Living on the Westside of Los Angeles I watched, jaw hanging open, as housing prices kept rising and rising. A 900 s/f tear-down in my neighborhood went from $360,000 to $900,000 in just a few short years. I was one of those doubters who kept saying, “Why would I buy now? We’re in a housing bubble.” Yet, time and time again, the pundits, realtors, bankers, etc. kept trying to reassure us that we were not in a housing bubble. Well, the bubble has burst, and it’s leaking all over everything.
In the legal community, we have watched the billable hour reach staggering rates. While $1,000/hour is still rare, $600-$800/hour is not. I would argue that just as the real estate and financial services bubbles burst, so too will the billable hour bubble. It’s just not sustainable at its current rate of increase.
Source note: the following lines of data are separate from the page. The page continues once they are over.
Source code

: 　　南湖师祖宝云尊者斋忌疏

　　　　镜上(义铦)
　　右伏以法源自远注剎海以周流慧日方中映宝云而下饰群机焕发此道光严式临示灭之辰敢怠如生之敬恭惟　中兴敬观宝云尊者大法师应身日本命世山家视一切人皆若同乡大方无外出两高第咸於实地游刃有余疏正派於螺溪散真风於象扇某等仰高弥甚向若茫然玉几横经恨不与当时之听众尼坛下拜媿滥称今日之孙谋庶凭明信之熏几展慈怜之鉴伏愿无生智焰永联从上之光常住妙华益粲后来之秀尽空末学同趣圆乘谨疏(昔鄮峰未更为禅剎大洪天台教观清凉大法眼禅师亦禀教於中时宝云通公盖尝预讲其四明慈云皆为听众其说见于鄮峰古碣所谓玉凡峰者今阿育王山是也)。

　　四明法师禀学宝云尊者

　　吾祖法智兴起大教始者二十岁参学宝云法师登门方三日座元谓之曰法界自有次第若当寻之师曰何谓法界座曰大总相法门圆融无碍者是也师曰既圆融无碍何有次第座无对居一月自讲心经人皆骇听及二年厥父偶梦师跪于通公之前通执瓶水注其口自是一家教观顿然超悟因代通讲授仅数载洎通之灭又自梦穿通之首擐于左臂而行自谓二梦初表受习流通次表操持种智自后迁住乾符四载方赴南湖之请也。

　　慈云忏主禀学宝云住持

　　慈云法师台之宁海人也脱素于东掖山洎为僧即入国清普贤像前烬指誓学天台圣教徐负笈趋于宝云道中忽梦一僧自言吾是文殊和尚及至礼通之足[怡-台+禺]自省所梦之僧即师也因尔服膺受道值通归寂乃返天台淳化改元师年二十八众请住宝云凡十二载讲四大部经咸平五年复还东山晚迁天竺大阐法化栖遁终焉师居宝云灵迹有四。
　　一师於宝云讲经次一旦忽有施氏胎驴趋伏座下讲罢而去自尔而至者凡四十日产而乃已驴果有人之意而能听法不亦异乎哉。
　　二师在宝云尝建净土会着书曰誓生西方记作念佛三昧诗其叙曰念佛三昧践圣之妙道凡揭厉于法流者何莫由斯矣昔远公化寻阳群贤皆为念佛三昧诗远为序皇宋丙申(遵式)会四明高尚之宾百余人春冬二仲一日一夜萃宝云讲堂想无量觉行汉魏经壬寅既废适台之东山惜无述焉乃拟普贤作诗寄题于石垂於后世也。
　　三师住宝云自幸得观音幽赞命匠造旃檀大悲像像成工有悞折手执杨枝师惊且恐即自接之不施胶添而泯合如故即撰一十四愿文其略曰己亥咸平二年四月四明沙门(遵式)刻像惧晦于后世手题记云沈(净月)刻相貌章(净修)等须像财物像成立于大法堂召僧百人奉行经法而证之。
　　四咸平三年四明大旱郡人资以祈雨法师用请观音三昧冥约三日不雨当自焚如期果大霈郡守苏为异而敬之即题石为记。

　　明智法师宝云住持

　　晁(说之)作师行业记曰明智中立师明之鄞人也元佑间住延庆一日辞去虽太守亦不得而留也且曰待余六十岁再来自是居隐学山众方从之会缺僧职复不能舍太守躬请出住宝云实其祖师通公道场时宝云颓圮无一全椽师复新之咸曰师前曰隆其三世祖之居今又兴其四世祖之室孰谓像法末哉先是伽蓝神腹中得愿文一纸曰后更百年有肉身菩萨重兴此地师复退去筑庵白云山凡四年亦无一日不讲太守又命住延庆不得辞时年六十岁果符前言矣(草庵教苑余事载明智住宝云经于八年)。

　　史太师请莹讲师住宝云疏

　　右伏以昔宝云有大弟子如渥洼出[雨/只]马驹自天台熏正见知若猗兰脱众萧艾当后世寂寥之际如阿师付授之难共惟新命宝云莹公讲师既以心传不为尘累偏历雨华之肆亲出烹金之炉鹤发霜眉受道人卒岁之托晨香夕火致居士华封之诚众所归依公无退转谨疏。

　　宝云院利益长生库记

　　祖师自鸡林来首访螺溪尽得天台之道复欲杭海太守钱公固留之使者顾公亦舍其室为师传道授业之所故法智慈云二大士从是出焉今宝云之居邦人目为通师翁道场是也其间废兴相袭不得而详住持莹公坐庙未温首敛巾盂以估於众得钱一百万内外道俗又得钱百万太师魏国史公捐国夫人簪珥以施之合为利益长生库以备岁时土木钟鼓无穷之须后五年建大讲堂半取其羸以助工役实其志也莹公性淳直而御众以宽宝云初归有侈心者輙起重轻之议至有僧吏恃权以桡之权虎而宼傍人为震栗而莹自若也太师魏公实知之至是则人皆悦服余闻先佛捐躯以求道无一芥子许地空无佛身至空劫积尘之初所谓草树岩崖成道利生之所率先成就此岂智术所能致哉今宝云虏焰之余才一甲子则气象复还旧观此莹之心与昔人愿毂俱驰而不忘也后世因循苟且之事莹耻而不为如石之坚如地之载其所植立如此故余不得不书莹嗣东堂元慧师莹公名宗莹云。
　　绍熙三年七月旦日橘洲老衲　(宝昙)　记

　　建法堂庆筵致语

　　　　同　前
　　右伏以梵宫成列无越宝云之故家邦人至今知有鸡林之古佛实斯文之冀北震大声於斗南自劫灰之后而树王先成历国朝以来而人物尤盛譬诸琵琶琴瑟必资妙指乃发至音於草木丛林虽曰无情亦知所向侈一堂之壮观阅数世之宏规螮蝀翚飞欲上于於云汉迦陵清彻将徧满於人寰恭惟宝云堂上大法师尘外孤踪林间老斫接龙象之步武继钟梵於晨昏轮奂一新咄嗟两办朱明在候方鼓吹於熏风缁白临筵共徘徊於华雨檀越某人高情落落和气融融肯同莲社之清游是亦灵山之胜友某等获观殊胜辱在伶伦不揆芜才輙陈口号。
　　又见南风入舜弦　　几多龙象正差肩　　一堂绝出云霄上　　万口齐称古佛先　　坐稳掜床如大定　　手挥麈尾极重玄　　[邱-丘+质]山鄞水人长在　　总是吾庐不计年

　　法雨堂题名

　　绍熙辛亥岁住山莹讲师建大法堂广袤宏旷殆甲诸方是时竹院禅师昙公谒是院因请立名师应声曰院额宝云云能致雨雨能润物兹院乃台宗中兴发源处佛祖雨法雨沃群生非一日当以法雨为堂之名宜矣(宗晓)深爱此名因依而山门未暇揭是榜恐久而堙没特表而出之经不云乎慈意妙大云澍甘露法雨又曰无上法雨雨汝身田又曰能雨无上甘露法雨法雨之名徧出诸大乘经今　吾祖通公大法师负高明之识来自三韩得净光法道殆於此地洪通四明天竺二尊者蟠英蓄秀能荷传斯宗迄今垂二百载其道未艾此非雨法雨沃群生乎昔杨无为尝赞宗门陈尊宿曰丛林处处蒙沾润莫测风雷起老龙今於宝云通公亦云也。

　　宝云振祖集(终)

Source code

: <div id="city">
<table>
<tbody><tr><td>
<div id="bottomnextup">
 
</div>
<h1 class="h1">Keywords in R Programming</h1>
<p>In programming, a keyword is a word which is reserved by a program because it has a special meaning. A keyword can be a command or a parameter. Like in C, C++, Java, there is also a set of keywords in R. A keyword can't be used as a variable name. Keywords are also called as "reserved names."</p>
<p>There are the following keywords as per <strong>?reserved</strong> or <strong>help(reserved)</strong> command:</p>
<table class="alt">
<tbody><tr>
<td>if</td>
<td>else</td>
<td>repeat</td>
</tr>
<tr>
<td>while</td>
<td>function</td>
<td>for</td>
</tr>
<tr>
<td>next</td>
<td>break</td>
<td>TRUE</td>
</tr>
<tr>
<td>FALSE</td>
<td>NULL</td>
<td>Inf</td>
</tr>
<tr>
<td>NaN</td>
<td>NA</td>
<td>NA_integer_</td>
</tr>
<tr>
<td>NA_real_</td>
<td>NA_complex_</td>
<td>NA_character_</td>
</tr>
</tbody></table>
Paul Lippe, founder of Legal OnRamp, in his commentary Welcome to the Future: Law After the Boom, argues that we, the legal industry, have been operating in boom times, and those days are over. The future in now.
For those of us who’ve spent most of our careers as clients, it seemed pretty obvious that the legal business was in an unsustainable boom. Consider: In a country where most people’s incomes have been flat or declining over the last eight years, and most companies face increasing global competition and flat profits, partners in big law firms generally saw their income double every four to six years over the last 15 years. And the firms have generally grown in profits, staffing, and revenues faster than most of their clients.
Today I’ll be meeting with an Am Law 20 partner who handles a lot of the company’s work. I’ll explain to the partner that every day of the year, every one of my client’s thousands of customers around the world asks, “How can you deliver more value to us for less money?” And every day, my client asks its suppliers, “How can you deliver more value to us for less money?”
At first, the partner will look at me like I am a little crazy and will say, “But you don’t understand, law is different.”
And I’ll reply, “Law is not different. Being in a boom is different, and now the boom is over.”